TASKS TO PERFORM:
• 1. Copy everything in the review of The Missing Pages of Lewis Carroll from "Several works of" down to "focus of pedophiles.".
• 2. Do these statements agree with the review of The Missing Pages of Lewis Carroll? Answer each with yes or no and quote the deciding words. (a) The performance seen for the review was on Sunday, February 8, 2015. (b) Dodgson gave up photography in the same year that Alice married Ronald Hargreaves. (c) One of the theories about Liddell and Dodgson's relationship has been established.

DOCUMENT TEXT:
****

Lily Blau | The Missing Pages of Lewis Carroll / 2015

differential equations

by Douglas Messerli

 

Lily Blau (developed in collaboration with Sydney Gallas) The Missing Pages of Lewis Carroll / Pasadena, California, The Theatre at Boston Court / the performance I saw was on Sunday, February 8, 2015

 

 It has long been known that certain pages of the private journals of Charles Ludwidge Dodgson were excised from the year 1863. One page was apparently removed by Dodgson himself, perhaps feeling that he had expressed something too awkwardly or emphatically; another missing page was been accounted for by his habit of mis-numbering the pages of his journals. Yet the pages of June 27-29 of 1863 were clearly razored out, and soon after that date it appears that his formerly close relations with the Liddell family, whose daughters, particularly Alice, he photographed, came to an end. It is also presumed that the Alice of his great book, Alice’s Adventures in Wonderland and its sequel Through the Looking-Glass, were based on Alice Liddell—although there is much evidence to the contrary—and, since his death, rumors have consistently arisen that, whether consummated or not, Dodgson had had a pedophilic relationship with the young girl. In fact, it may have been his nieces who later removed the pages from his journal, as they and other family members attempted to wipe away nearly all evidence of Dodgson’s relationships with women, including older women, feeling it might color the popularity of his pseudonymous publications under the name of Lewis Carroll, in which they also had a financial stake.



      Several works of fiction, film, and drama have dealt with various aspects of the life of this professor of mathematics at Oxford, including the oddly metaphoric work by John Logan, based on the fact that, at the age of 80, Alice Liddell Hargreaves met Peter Llewellyn Davies, the latter the inspiration for James Barrie’s young Peter Pan; the play obviously deals with two children whom, for the adults surrounding them, unintentionally became symbols for youth, beauty, and, love, but also may have both been the focus of pedophiles.

     Yet none of the theories surrounding Liddell and Dodgson’s relationship has ever been established, and there appears to be other evidence that he might have been attracted to Alice’s older sister or that he was courting the girls’ governess at the time of the rupture between him and the Liddells. The break in social intercourse may even have had more to do with university politics and his lack of support for Dean Henry Liddell than with his relationship with the Liddell children. The fact that he gave up photography in the same year of Alice’s marriage to the cricket-player, Ronald Hargreaves, also may have nothing at all to do with his relationship to the girl.

****

RAW DATA:
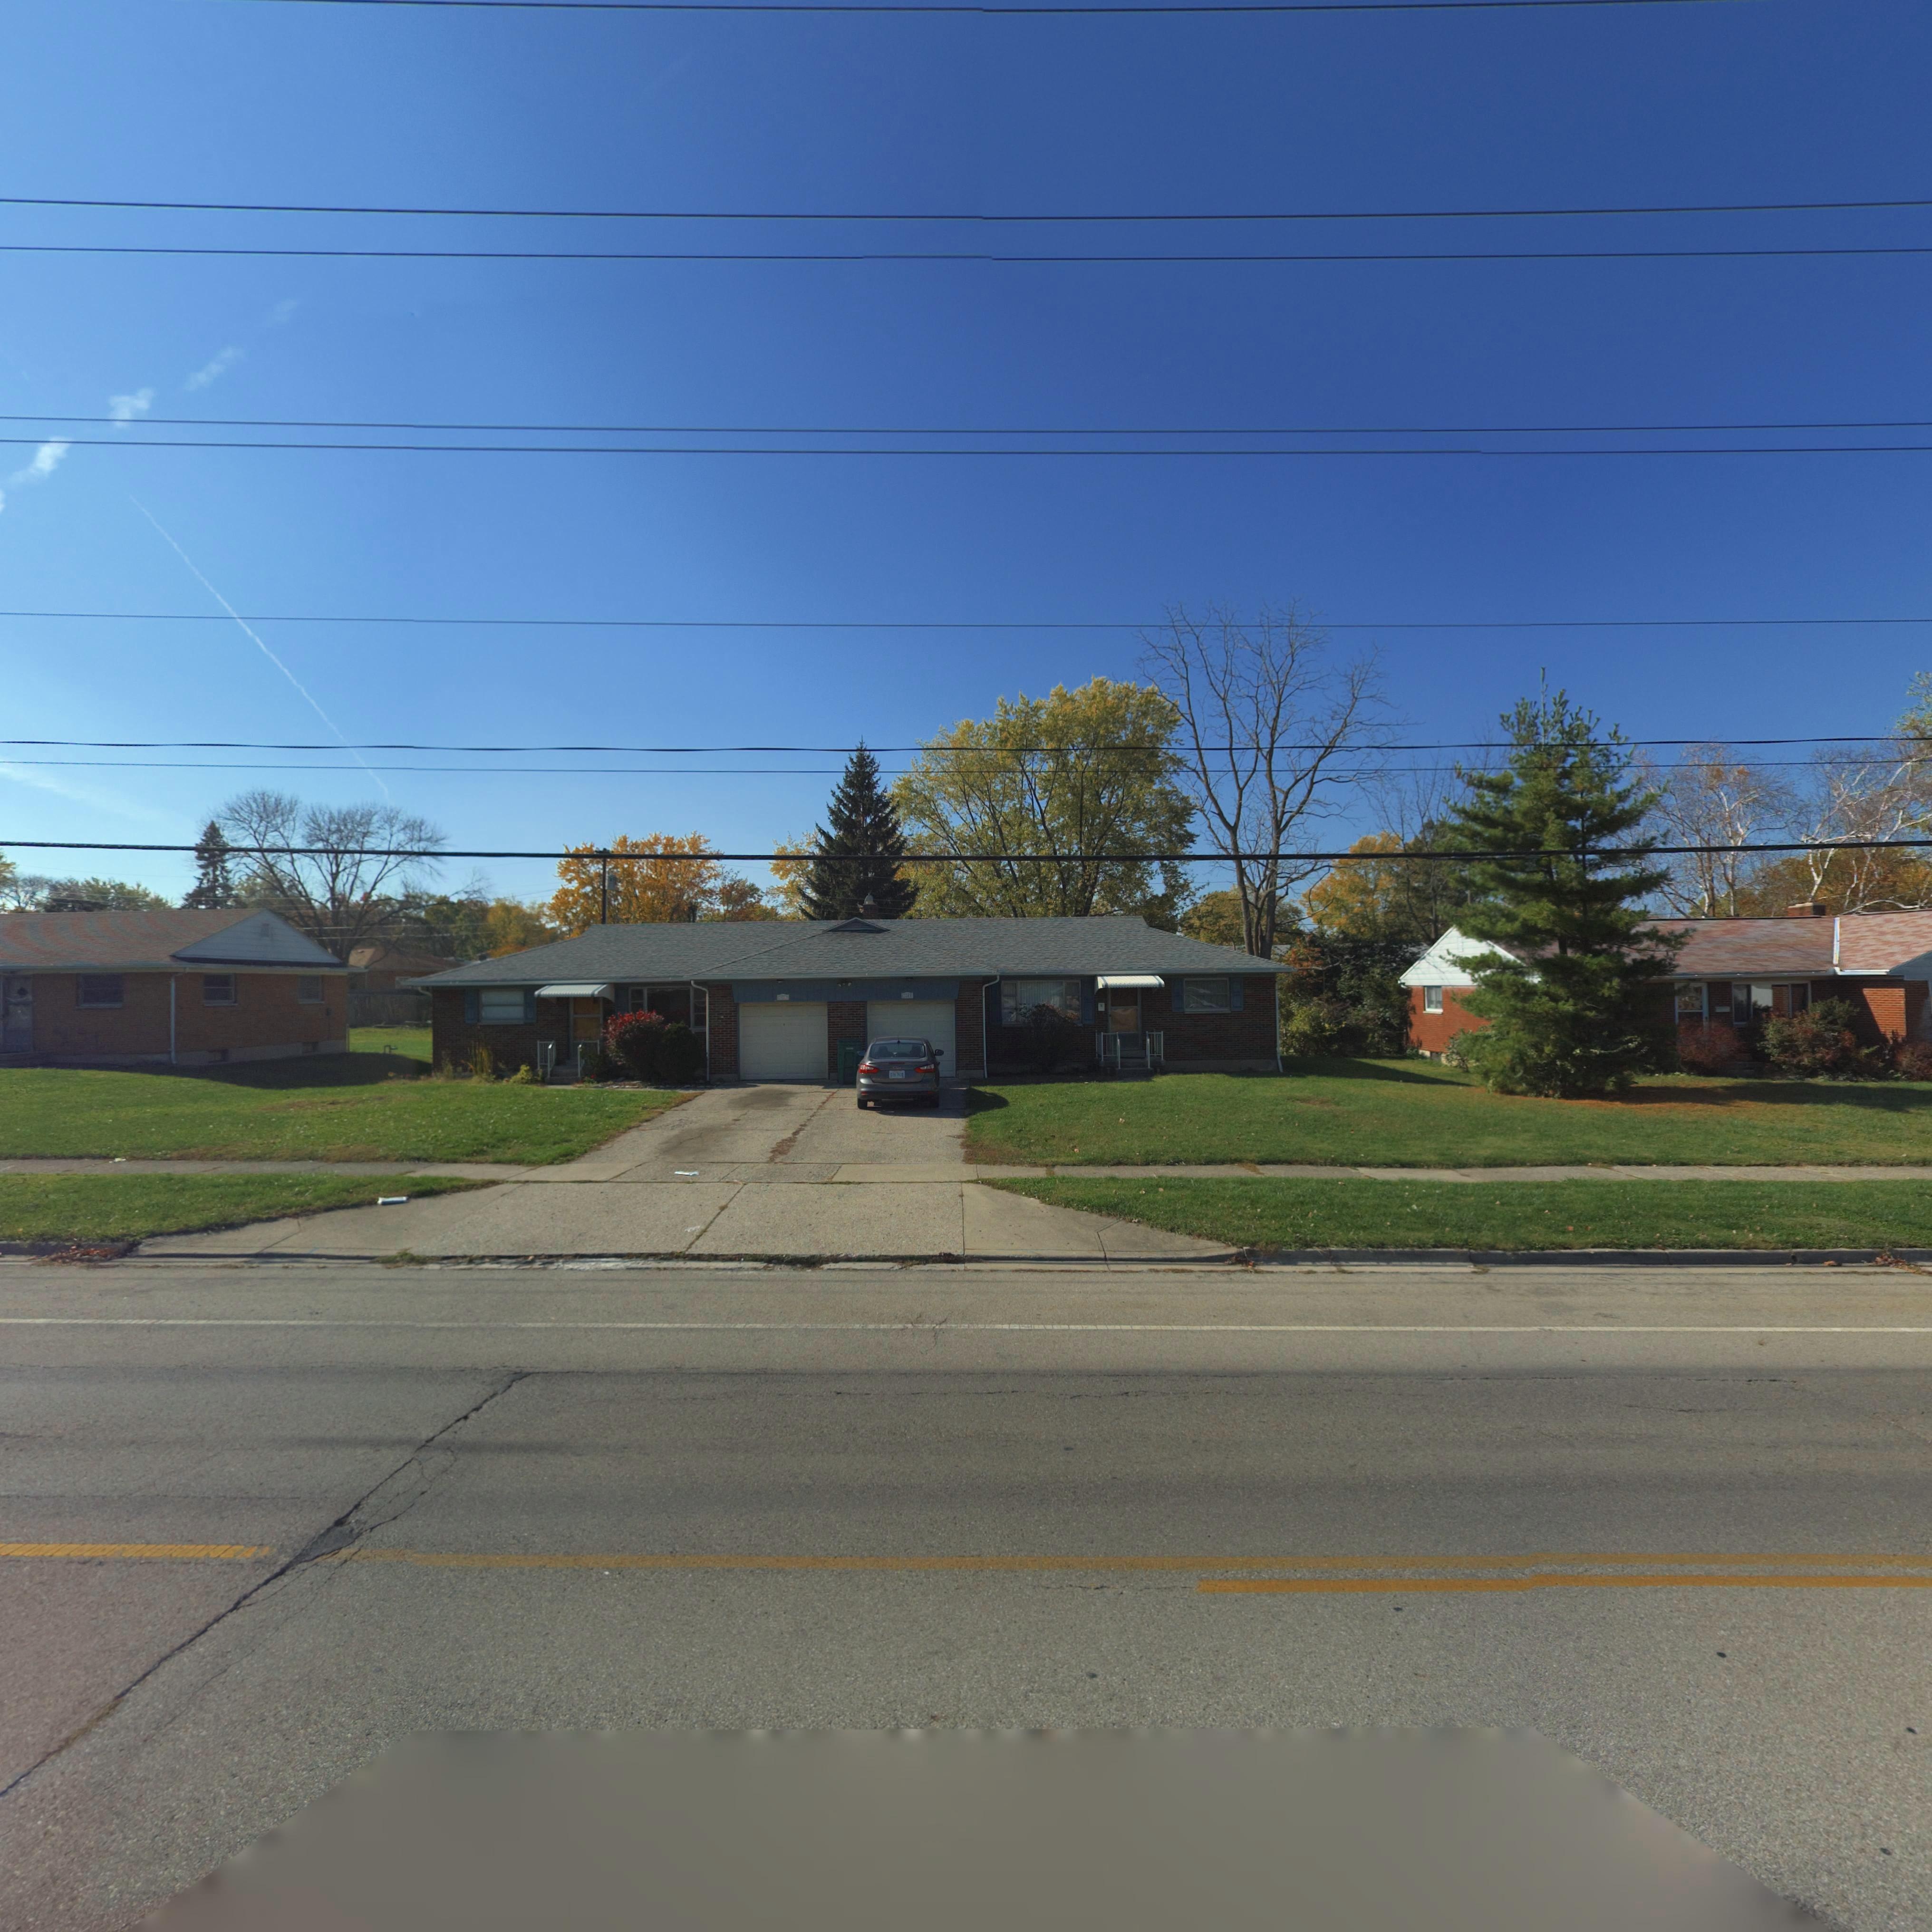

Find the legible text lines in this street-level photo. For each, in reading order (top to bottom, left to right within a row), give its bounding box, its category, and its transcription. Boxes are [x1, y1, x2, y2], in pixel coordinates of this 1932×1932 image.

[778, 995, 788, 1000] StreetNumber: 3813
[902, 994, 912, 998] StreetNumber: 3809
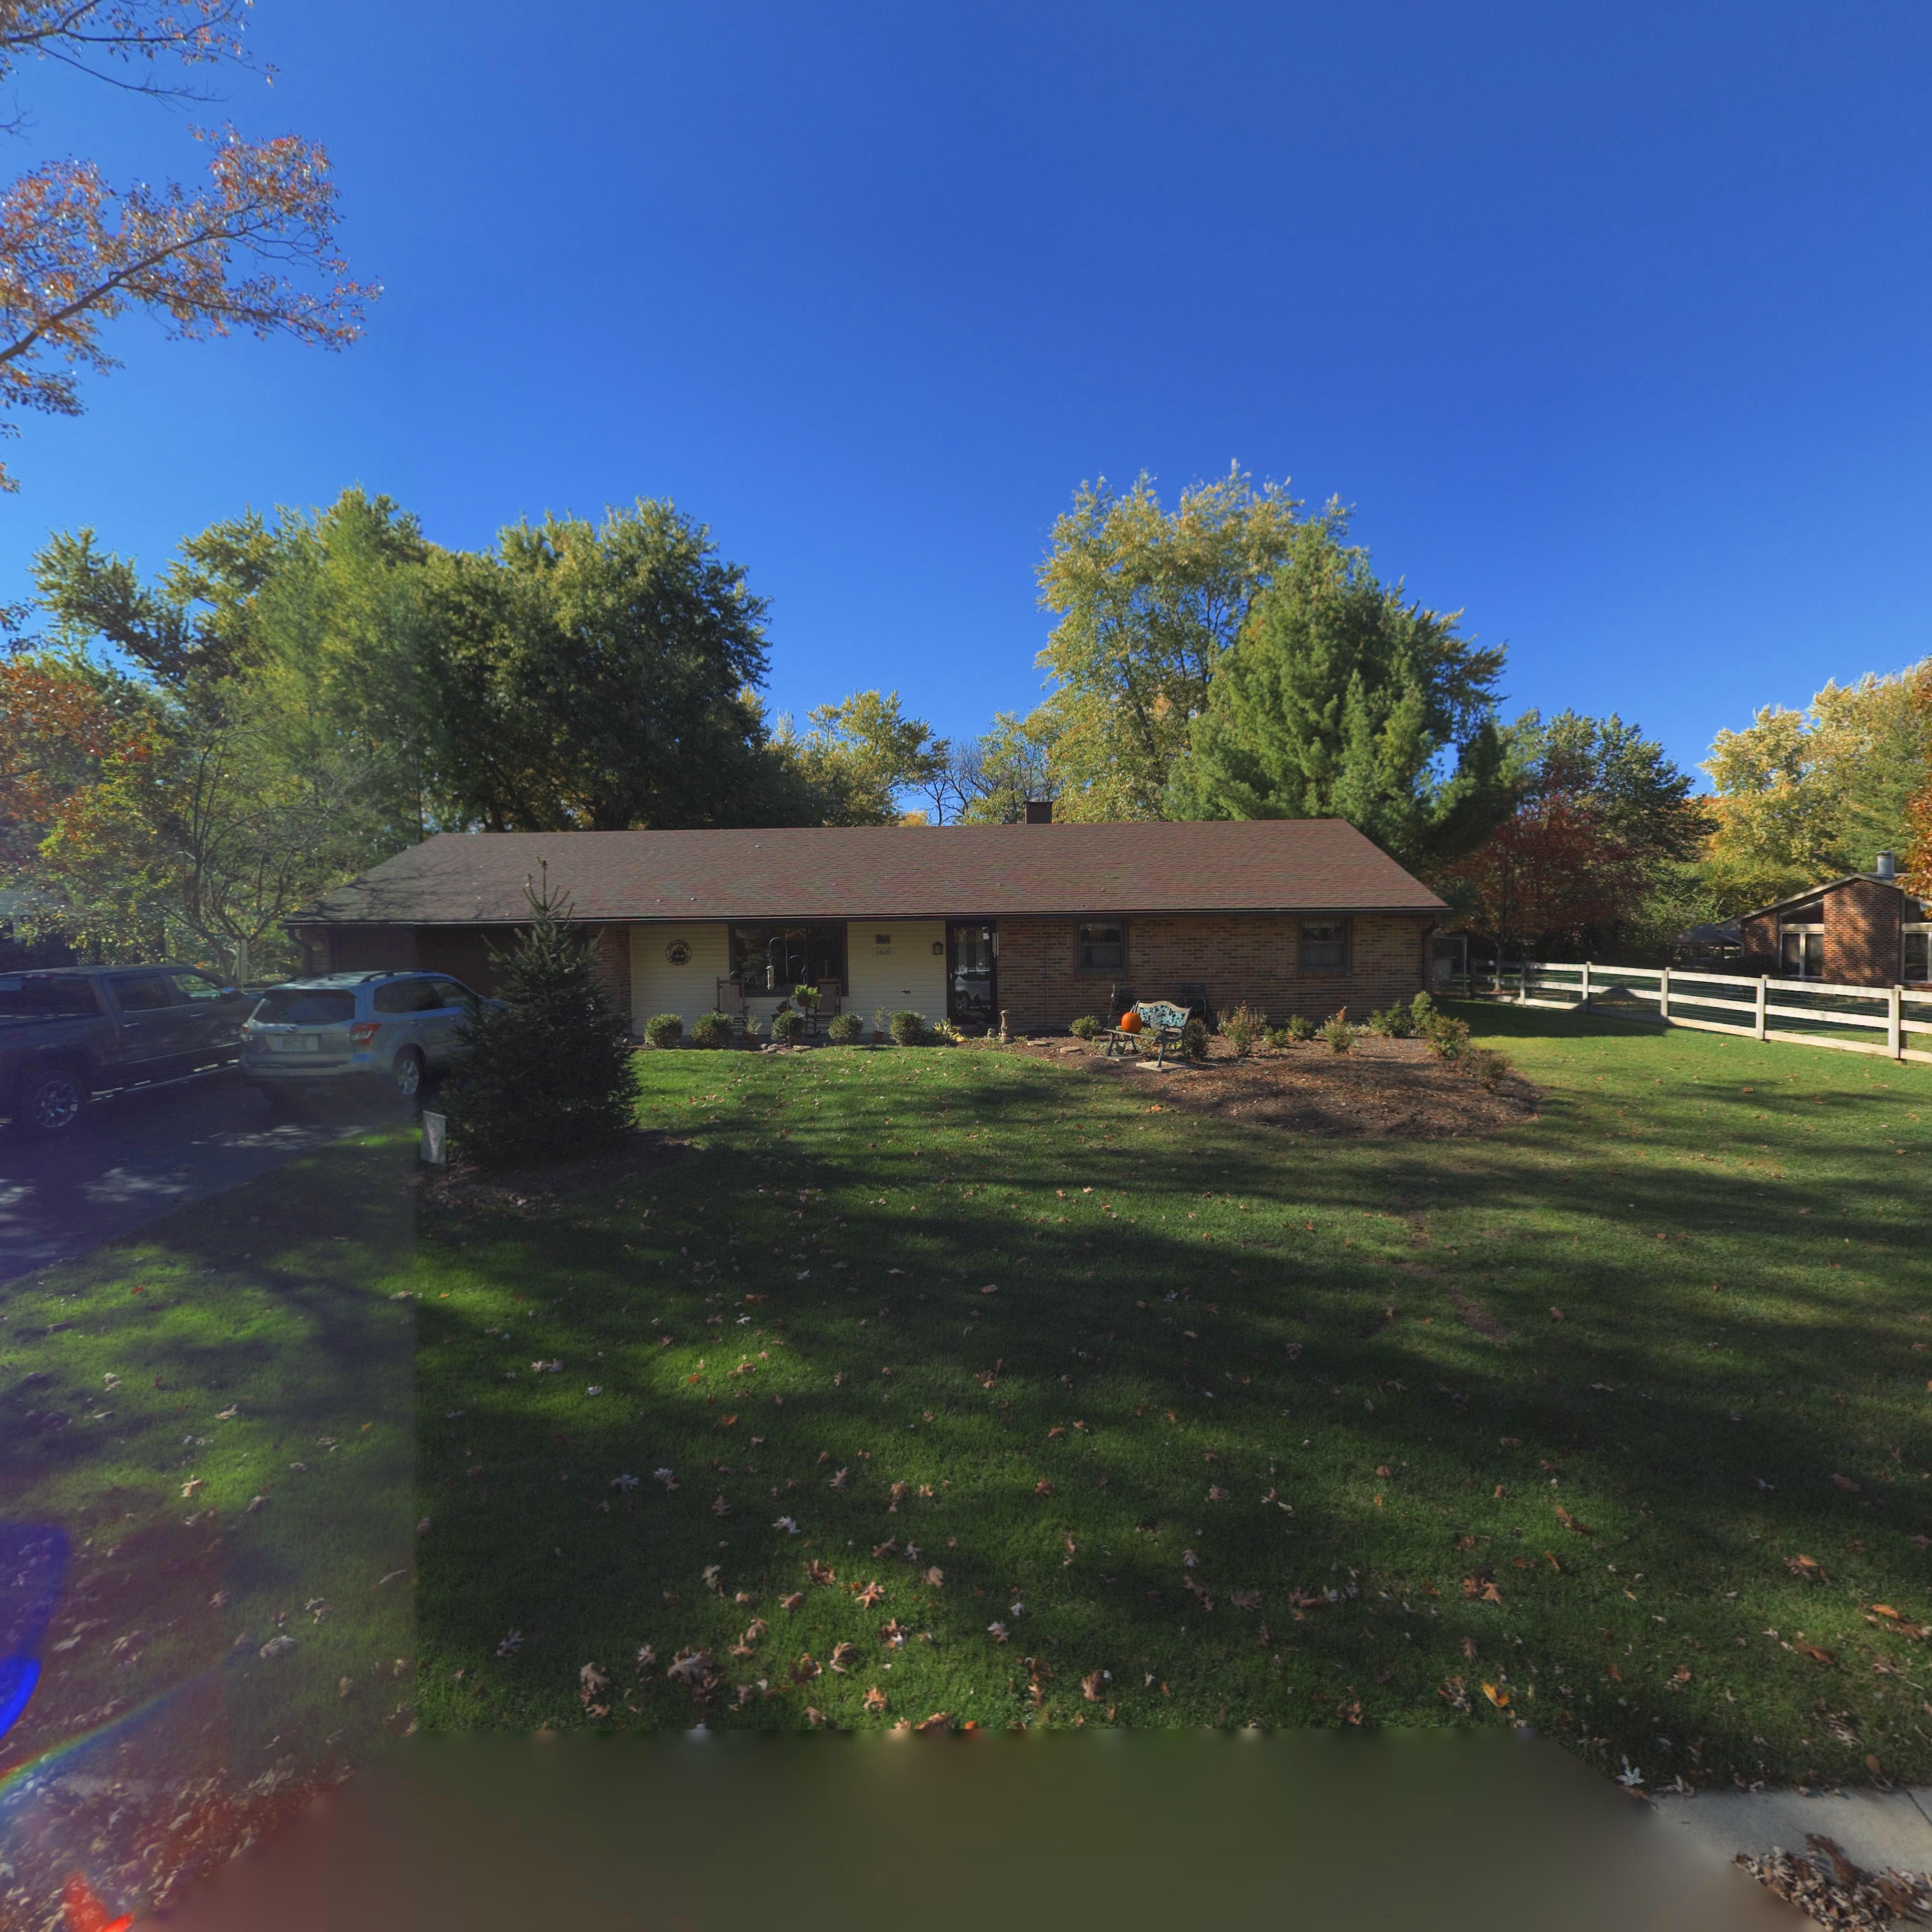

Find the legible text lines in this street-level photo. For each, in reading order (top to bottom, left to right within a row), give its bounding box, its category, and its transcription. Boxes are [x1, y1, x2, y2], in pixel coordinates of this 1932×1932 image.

****

ANSWERS FOR THIS EXERCISE:
• 1.
Several works of fiction, film, and drama have dealt with various aspects of the life of this professor of mathematics at Oxford, including the oddly metaphoric work by John Logan, based on the fact that, at the age of 80, Alice Liddell Hargreaves met Peter Llewellyn Davies, the latter the inspiration for James Barrie’s young Peter Pan; the play obviously deals with two children whom, for the adults surrounding them, unintentionally became symbols for youth, beauty, and, love, but also may have both been the focus of pedophiles.

• 2.
(a) Yes: "the performance I saw was on Sunday, February 8, 2015"
(b) Yes: "he gave up photography in the same year of Alice’s marriage to the cricket-player, Ronald Hargreaves"
(c) No: "none of the theories surrounding Liddell and Dodgson’s relationship has ever been established"